* _Required actions_:
- a) In the memory reclaim text, update the stretch from "On 10/31/2023 1:44" through "available(reclaimable + free pages)" by replacing "high atomic reserves" with "highatomic reserves".
- b) Write the next part of the memory reclaim text, picking up after its last line.

Thanks Michal/Pavan!!

On 10/31/2023 1:44 PM, Michal Hocko wrote:
> On Mon 30-10-23 18:09:50, Charan Teja Kalla wrote:
>> __alloc_pages_direct_reclaim() is called from slowpath allocation where
>> high atomic reserves can be unreserved after there is a progress in
>> reclaim and yet no suitable page is found. Later should_reclaim_retry()
>> gets called from slow path allocation to decide if the reclaim needs to
>> be retried before OOM kill path is taken.
>>
>> should_reclaim_retry() checks the available(reclaimable + free pages)
>> memory against the min wmark levels of a zone and returns:
>> a)  true, if it is above the min wmark so that slow path allocation will
>> do the reclaim retries.
>> b) false, thus slowpath allocation takes oom kill path.

* _Information provided_:
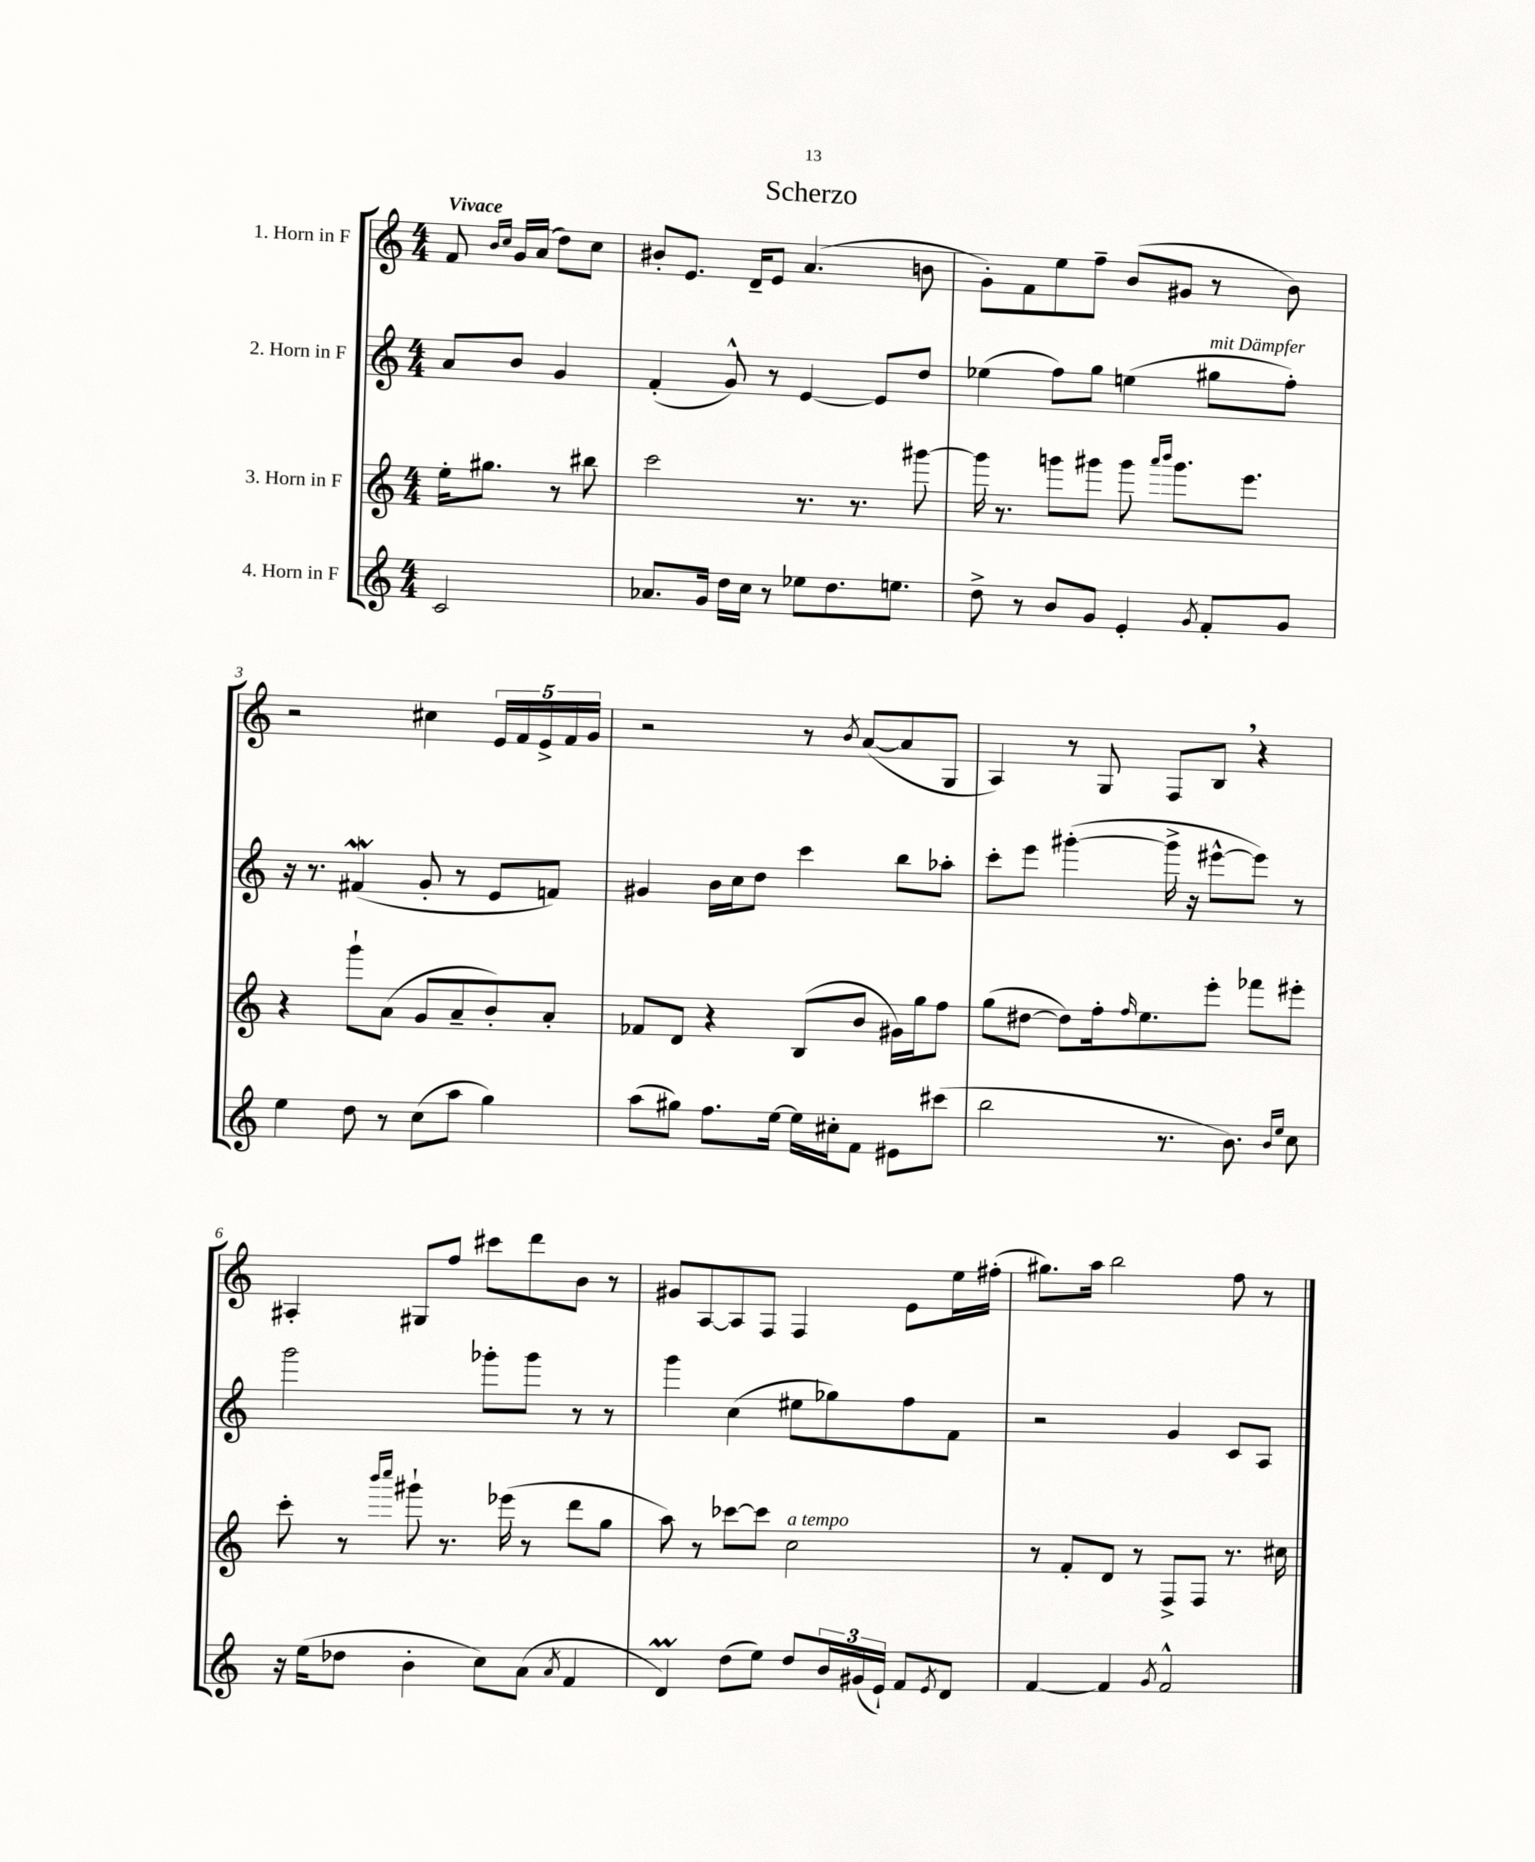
\header { title = "Scherzo" }
<<
\new StaffGroup <<
\new Staff = "s0" \with { instrumentName = "1. Horn in F" } {
    \clef treble \key c \major \numericTimeSignature \time 4/4 \partial 2 \tempo "Vivace"
    f'8 \grace { b'16 c''16 } g'16 a'16( d''8) c''8 |
    bis'8-. e'8. d'16-- e'8 a'4.( b'8 |
    g'8-.) f'8 e''8 f''8-- b'8( gis'8 r8 b'8) |
    r2 cis''4 \tuplet 5/4 { e'16 f'16 e'16-> f'16 g'16 } |
    r2 r8 \acciaccatura { b'8 } a'8~( a'8 g8 |
    a4) r8 g8 f8 b8 \breathe r4 |
    ais4-. gis8 f''8 cis'''8 d'''8 b'8 r8 |
    gis'8 a8~ a8 f8 f4 e'8 e''16 fis''16-.( |
    gis''8.) a''16 b''2 f''8 r8 \bar "|." |
}
\new Staff = "s1" \with { instrumentName = "2. Horn in F" } {
    \clef treble \key c \major \numericTimeSignature \time 4/4 \partial 2
    a'8 b'8 g'4 |
    f'4-.( g'8-^) r8 e'4~ e'8 d''8 |
    ees''4( f''8) g''8 e''4( gis''8^\markup { \italic "mit Dämpfer" } f''8-.) |
    r16 r8. fis'4\mordent( g'8-. r8 e'8 f'8) |
    gis'4 b'16 c''16 d''8 c'''4 b''8 aes''8-. |
    c'''8-. e'''8 gis'''4~-.( gis'''16-> r16 eis'''8~-^ eis'''8) r8 |
    g'''2 ges'''8-. ges'''8 r8 r8 |
    g'''4 c''4( eis''8 ges''8) f''8 f'8 |
    r2 g'4 c'8 a8 \bar "|." |
}
\new Staff = "s2" \with { instrumentName = "3. Horn in F" } {
    \clef treble \key c \major \numericTimeSignature \time 4/4 \partial 2
    e''16-. gis''8. r8 bis''8 |
    c'''2 r8. r8. gis'''8~ |
    gis'''16 r8. g'''8 gis'''8 gis'''8 \grace { a'''16 b'''16 } gis'''8. e'''8. |
    r4 g'''8-! a'8( g'8 a'8-- b'8-.) a'8-. |
    fes'8 d'8 r4 b8( b'8 gis'16) g''16 f''8 |
    g''8( dis''8~ dis''8) f''16-. \grace { f''16 } e''8. e'''8-. fes'''8 eis'''8-. |
    c'''8-. r8 \grace { b'''16 c''''16 } gis'''8-! r8. ees'''16( r8 d'''8 g''8 |
    a''8) r8 ces'''8~ ces'''8 c''2^\markup { \italic "a tempo" } |
    r8 f'8-. d'8 r8 f8-> f8 r8. cis''16 \bar "|." |
}
\new Staff = "s3" \with { instrumentName = "4. Horn in F" } {
    \clef treble \key c \major \numericTimeSignature \time 4/4 \partial 2
    c'2 |
    aes'8. g'16 d''16 c''16 r8 ees''8 d''8. e''8. |
    d''8-> r8 b'8 g'8 e'4-. \acciaccatura { g'8 } f'8-. g'8 |
    e''4 d''8 r8 c''8( a''8 g''4) |
    a''8( gis''8) f''8. e''16~ e''16 cis''16-. f'8 eis'8 cis'''8( |
    b''2 r8. b'8.) \grace { b'16 e''16 } c''8 |
    r16 e''16( des''8 b'4-. c''8) a'8( \acciaccatura { a'8 } f'4 |
    d'4\prall) d''8( e''8) d''8 \tuplet 3/2 { b'16 gis'16( e'16-!) } f'8 \acciaccatura { e'8 } d'8 |
    f'4~ f'4 \acciaccatura { g'8 } f'2-^ \bar "|." |
}
>>
>>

* _Results in order_:
- a)
On 10/31/2023 1:44 PM, Michal Hocko wrote:
> On Mon 30-10-23 18:09:50, Charan Teja Kalla wrote:
>> __alloc_pages_direct_reclaim() is called from slowpath allocation where
>> highatomic reserves can be unreserved after there is a progress in
>> reclaim and yet no suitable page is found. Later should_reclaim_retry()
>> gets called from slow path allocation to decide if the reclaim needs to
>> be retried before OOM kill path is taken.
>>
>> should_reclaim_retry() checks the available(reclaimable + free pages)

- b)
>>
>> should_reclaim_retry() can also unreserves the high atomic reserves
>> **but only after all the reclaim retries are exhausted.**
>>
>> In a case where there are almost none reclaimable memory and free pages
>> contains mostly the high atomic reserves but allocation context can't
>> use these high atomic reserves, makes the available memory below min
>> wmark levels hence false is returned from should_reclaim_retry() leading
>> the allocation request to take OOM kill path. This is an early oom kill
>> because high atomic reserves are holding lot of free memory and 
>> unreserving of them is not attempted.
> 
> OK, I see. So we do not release those reserved pages because OOM hits
> too early. 
> 
>> (early)OOM is encountered on a machine in the below state(excerpt from
>> the oom kill logs):
>> [  295.998653] Normal free:7728kB boost:0kB min:804kB low:1004kB
>> high:1204kB reserved_highatomic:8192KB active_anon:4kB inactive_anon:0kB
>> active_file:24kB inactive_file:24kB unevictable:1220kB writepending:0kB
>> present:70732kB managed:49224kB mlocked:0kB bounce:0kB free_pcp:688kB
>> local_pcp:492kB free_cma:0kB
>> [  295.998656] lowmem_reserve[]: 0 32
>> [  295.998659] Normal: 508*4kB (UMEH) 241*8kB (UMEH) 143*16kB (UMEH)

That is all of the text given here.